Personal information
- Nationality: Austria
- Born: 23 April 1992 (age 34) Bregenz, Austria

Sport
- Sport: Skiing
- Club: SV Sulzberg-Vorarlberg

World Cup career
- Seasons: 2015–2019
- Indiv. starts: 58
- Indiv. podiums: 0
- Team starts: 5
- Team podiums: 0
- Overall titles: 0 – (77th in 2019)
- Discipline titles: 0

= Dominik Baldauf =

Austrian cross-country skier

Dominik Baldauf (born 23 April 1992) is an Austrian cross-country skier from Sulzberg. He competed in the World Cup 2015 season and represented Austria at the FIS Nordic World Ski Championships 2015 in Falun and again in the 2017 World Championships in Lahti.

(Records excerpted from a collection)

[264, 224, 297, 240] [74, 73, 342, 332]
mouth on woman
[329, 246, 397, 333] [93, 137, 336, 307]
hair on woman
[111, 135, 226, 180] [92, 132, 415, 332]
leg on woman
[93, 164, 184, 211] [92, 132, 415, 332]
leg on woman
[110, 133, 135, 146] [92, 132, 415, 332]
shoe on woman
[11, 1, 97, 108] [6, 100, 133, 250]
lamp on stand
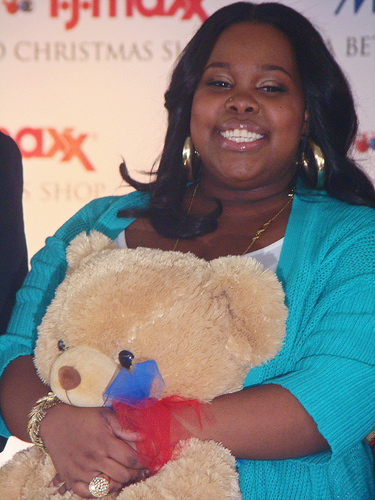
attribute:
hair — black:
[282, 11, 348, 153]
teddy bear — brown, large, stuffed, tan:
[53, 243, 231, 498]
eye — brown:
[123, 344, 134, 365]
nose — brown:
[53, 360, 91, 407]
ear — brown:
[218, 244, 302, 365]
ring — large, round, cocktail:
[97, 476, 114, 493]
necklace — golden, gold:
[247, 205, 269, 246]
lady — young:
[28, 25, 354, 460]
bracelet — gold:
[23, 393, 72, 447]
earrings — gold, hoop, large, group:
[295, 141, 322, 199]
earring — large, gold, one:
[172, 137, 204, 192]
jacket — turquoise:
[32, 198, 344, 499]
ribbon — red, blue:
[126, 374, 201, 459]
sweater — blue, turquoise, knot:
[282, 207, 374, 455]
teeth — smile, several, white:
[213, 127, 271, 150]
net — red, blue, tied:
[125, 378, 201, 485]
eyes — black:
[59, 331, 126, 372]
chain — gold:
[226, 214, 315, 249]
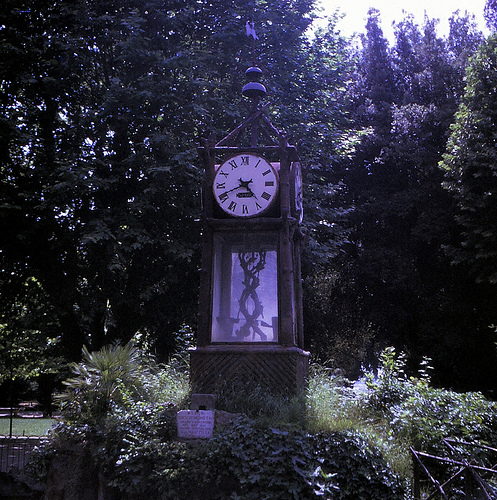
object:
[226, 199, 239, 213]
roman numeral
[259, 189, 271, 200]
roman numeral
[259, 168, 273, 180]
number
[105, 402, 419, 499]
bush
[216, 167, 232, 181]
number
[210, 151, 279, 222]
clock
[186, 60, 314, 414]
tower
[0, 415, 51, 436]
lawn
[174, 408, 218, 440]
sign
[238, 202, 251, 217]
roman numeral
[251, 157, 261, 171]
number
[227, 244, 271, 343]
pattern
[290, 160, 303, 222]
clock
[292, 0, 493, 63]
sunlight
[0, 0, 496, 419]
tree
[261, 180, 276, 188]
number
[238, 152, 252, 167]
number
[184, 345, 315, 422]
base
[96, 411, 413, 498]
ivy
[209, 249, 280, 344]
glass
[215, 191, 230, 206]
number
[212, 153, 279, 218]
face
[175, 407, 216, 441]
engraving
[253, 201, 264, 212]
number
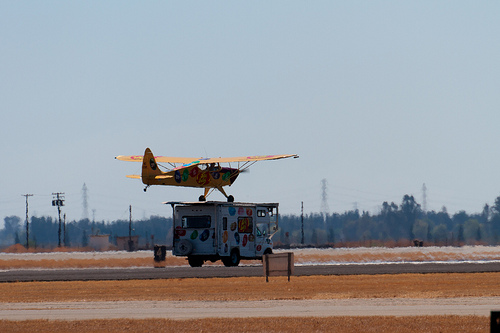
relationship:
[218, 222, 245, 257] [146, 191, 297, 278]
stickers on truck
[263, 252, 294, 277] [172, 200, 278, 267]
sign next to truck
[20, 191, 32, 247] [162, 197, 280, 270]
pole behind truck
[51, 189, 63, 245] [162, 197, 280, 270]
pole behind truck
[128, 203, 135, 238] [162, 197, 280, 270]
pole behind truck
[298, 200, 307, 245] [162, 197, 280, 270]
pole behind truck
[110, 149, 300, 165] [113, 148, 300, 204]
wings of plane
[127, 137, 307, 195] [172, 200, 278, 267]
plane on top of truck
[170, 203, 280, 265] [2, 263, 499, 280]
truck on road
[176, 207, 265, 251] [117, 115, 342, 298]
drawings all over truck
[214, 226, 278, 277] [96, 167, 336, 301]
wheel of truck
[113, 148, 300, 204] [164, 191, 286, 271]
plane above truck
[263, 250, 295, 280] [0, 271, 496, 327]
sign in ground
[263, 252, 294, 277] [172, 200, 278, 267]
sign front of truck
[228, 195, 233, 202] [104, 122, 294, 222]
wheel on glider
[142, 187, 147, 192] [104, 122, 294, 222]
wheel on glider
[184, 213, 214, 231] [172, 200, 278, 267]
window on truck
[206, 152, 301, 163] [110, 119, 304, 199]
wings on plane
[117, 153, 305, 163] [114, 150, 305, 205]
wings on plane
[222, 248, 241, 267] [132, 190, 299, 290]
wheel on train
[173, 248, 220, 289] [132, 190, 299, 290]
wheel on train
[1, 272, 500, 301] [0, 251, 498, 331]
grass on ground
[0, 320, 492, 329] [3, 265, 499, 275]
grass next to runway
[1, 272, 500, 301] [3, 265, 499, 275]
grass next to runway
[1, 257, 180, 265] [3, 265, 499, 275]
grass next to runway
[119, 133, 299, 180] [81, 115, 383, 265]
wings on plane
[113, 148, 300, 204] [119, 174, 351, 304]
plane on truck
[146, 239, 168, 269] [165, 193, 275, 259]
garbage can next to truck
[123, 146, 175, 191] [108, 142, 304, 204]
tail on plane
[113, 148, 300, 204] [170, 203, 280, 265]
plane on top of truck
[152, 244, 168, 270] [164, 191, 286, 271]
garbage can behind truck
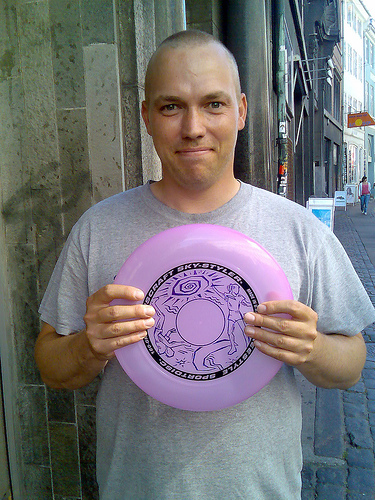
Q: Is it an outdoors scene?
A: Yes, it is outdoors.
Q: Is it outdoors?
A: Yes, it is outdoors.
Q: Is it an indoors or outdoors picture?
A: It is outdoors.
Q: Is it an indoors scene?
A: No, it is outdoors.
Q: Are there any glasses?
A: No, there are no glasses.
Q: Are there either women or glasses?
A: Yes, there is a woman.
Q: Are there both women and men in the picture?
A: Yes, there are both a woman and a man.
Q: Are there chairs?
A: No, there are no chairs.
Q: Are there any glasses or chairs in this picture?
A: No, there are no chairs or glasses.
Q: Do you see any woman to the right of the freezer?
A: Yes, there is a woman to the right of the freezer.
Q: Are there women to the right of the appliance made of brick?
A: Yes, there is a woman to the right of the freezer.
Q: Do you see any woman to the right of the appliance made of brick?
A: Yes, there is a woman to the right of the freezer.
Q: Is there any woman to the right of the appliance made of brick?
A: Yes, there is a woman to the right of the freezer.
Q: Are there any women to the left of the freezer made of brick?
A: No, the woman is to the right of the freezer.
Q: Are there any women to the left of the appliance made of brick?
A: No, the woman is to the right of the freezer.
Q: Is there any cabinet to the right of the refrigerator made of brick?
A: No, there is a woman to the right of the refrigerator.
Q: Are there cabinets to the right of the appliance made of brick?
A: No, there is a woman to the right of the refrigerator.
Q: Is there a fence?
A: No, there are no fences.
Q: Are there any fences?
A: No, there are no fences.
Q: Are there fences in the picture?
A: No, there are no fences.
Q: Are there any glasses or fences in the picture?
A: No, there are no fences or glasses.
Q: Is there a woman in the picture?
A: Yes, there is a woman.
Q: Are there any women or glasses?
A: Yes, there is a woman.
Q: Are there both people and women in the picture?
A: Yes, there are both a woman and a person.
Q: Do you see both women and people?
A: Yes, there are both a woman and a person.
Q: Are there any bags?
A: No, there are no bags.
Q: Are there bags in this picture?
A: No, there are no bags.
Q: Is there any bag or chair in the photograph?
A: No, there are no bags or chairs.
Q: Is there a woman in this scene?
A: Yes, there is a woman.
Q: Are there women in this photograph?
A: Yes, there is a woman.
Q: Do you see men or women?
A: Yes, there is a woman.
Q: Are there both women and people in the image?
A: Yes, there are both a woman and a person.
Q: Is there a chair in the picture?
A: No, there are no chairs.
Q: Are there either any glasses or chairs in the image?
A: No, there are no chairs or glasses.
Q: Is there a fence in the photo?
A: No, there are no fences.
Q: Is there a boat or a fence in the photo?
A: No, there are no fences or boats.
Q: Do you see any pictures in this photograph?
A: No, there are no pictures.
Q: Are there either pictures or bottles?
A: No, there are no pictures or bottles.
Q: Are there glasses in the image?
A: No, there are no glasses.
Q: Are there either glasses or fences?
A: No, there are no glasses or fences.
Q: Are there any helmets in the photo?
A: No, there are no helmets.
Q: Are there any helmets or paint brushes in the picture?
A: No, there are no helmets or paint brushes.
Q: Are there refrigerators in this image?
A: Yes, there is a refrigerator.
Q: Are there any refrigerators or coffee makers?
A: Yes, there is a refrigerator.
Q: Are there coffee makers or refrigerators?
A: Yes, there is a refrigerator.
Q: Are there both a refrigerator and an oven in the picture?
A: No, there is a refrigerator but no ovens.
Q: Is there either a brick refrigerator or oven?
A: Yes, there is a brick refrigerator.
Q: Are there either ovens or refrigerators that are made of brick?
A: Yes, the refrigerator is made of brick.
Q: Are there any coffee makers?
A: No, there are no coffee makers.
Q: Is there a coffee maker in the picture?
A: No, there are no coffee makers.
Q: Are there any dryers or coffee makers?
A: No, there are no coffee makers or dryers.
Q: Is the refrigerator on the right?
A: Yes, the refrigerator is on the right of the image.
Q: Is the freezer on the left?
A: No, the freezer is on the right of the image.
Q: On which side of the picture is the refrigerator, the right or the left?
A: The refrigerator is on the right of the image.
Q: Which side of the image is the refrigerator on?
A: The refrigerator is on the right of the image.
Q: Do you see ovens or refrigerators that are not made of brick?
A: No, there is a refrigerator but it is made of brick.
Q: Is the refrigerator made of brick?
A: Yes, the refrigerator is made of brick.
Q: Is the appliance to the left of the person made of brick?
A: Yes, the refrigerator is made of brick.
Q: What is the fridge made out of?
A: The fridge is made of brick.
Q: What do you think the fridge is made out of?
A: The fridge is made of brick.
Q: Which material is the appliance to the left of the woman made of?
A: The fridge is made of brick.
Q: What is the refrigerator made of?
A: The fridge is made of brick.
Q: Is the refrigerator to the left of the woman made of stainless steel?
A: No, the freezer is made of brick.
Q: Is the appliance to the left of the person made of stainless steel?
A: No, the freezer is made of brick.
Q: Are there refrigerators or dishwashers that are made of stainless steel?
A: No, there is a refrigerator but it is made of brick.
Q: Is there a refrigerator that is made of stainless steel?
A: No, there is a refrigerator but it is made of brick.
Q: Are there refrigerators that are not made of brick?
A: No, there is a refrigerator but it is made of brick.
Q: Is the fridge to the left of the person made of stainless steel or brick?
A: The freezer is made of brick.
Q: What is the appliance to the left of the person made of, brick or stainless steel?
A: The freezer is made of brick.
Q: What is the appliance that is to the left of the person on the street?
A: The appliance is a refrigerator.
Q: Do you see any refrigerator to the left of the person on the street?
A: Yes, there is a refrigerator to the left of the person.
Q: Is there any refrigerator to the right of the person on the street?
A: No, the refrigerator is to the left of the person.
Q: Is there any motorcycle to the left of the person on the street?
A: No, there is a refrigerator to the left of the person.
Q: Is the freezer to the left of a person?
A: Yes, the freezer is to the left of a person.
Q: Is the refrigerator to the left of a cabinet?
A: No, the refrigerator is to the left of a person.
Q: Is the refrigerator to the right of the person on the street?
A: No, the refrigerator is to the left of the person.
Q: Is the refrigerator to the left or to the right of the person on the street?
A: The refrigerator is to the left of the person.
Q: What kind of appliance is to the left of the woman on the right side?
A: The appliance is a refrigerator.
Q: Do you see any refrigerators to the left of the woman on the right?
A: Yes, there is a refrigerator to the left of the woman.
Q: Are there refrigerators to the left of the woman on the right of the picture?
A: Yes, there is a refrigerator to the left of the woman.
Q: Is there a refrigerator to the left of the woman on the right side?
A: Yes, there is a refrigerator to the left of the woman.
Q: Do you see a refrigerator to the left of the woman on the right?
A: Yes, there is a refrigerator to the left of the woman.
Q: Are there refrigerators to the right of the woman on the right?
A: No, the refrigerator is to the left of the woman.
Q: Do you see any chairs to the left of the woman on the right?
A: No, there is a refrigerator to the left of the woman.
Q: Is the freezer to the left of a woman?
A: Yes, the freezer is to the left of a woman.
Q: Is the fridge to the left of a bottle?
A: No, the fridge is to the left of a woman.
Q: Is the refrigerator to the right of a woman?
A: No, the refrigerator is to the left of a woman.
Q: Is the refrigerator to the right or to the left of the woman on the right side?
A: The refrigerator is to the left of the woman.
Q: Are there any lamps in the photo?
A: No, there are no lamps.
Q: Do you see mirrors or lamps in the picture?
A: No, there are no lamps or mirrors.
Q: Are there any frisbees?
A: Yes, there is a frisbee.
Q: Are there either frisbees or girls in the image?
A: Yes, there is a frisbee.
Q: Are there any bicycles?
A: No, there are no bicycles.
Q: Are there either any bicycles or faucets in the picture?
A: No, there are no bicycles or faucets.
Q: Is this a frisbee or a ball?
A: This is a frisbee.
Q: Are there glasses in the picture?
A: No, there are no glasses.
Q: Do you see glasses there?
A: No, there are no glasses.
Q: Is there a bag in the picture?
A: No, there are no bags.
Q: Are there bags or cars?
A: No, there are no bags or cars.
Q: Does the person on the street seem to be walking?
A: Yes, the person is walking.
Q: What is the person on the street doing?
A: The person is walking.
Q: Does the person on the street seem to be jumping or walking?
A: The person is walking.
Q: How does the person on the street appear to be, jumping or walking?
A: The person is walking.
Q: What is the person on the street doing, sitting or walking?
A: The person is walking.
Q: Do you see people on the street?
A: Yes, there is a person on the street.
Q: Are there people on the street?
A: Yes, there is a person on the street.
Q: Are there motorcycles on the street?
A: No, there is a person on the street.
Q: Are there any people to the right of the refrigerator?
A: Yes, there is a person to the right of the refrigerator.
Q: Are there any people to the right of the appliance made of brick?
A: Yes, there is a person to the right of the refrigerator.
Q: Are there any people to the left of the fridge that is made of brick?
A: No, the person is to the right of the refrigerator.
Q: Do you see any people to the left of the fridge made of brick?
A: No, the person is to the right of the refrigerator.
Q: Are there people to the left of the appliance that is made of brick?
A: No, the person is to the right of the refrigerator.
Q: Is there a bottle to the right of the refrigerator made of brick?
A: No, there is a person to the right of the refrigerator.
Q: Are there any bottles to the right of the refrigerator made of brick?
A: No, there is a person to the right of the refrigerator.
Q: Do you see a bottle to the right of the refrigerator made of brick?
A: No, there is a person to the right of the refrigerator.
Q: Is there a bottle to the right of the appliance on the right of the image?
A: No, there is a person to the right of the refrigerator.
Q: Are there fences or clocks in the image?
A: No, there are no fences or clocks.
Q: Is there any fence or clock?
A: No, there are no fences or clocks.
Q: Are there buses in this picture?
A: No, there are no buses.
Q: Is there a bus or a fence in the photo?
A: No, there are no buses or fences.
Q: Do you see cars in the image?
A: No, there are no cars.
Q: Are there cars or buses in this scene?
A: No, there are no cars or buses.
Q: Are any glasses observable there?
A: No, there are no glasses.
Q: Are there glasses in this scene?
A: No, there are no glasses.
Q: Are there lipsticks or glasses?
A: No, there are no glasses or lipsticks.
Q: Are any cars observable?
A: No, there are no cars.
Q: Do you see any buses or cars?
A: No, there are no cars or buses.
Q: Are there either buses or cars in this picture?
A: No, there are no cars or buses.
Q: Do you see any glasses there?
A: No, there are no glasses.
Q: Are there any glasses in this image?
A: No, there are no glasses.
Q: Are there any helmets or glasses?
A: No, there are no glasses or helmets.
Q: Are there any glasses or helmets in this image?
A: No, there are no glasses or helmets.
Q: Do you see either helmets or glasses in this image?
A: No, there are no glasses or helmets.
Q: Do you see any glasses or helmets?
A: No, there are no glasses or helmets.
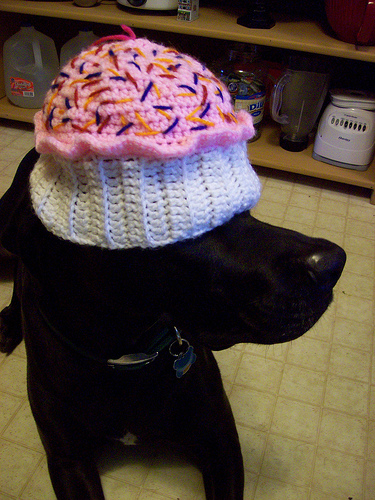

Direction
Answer these questions from the Dominik Baldauf profile:
(a) Which club is he listed with?
(b) How many individual World Cup starts does it give him?
(c) In which city were the 2015 World Championships he competed in held?

Output below
(a) SV Sulzberg-Vorarlberg
(b) 58
(c) Falun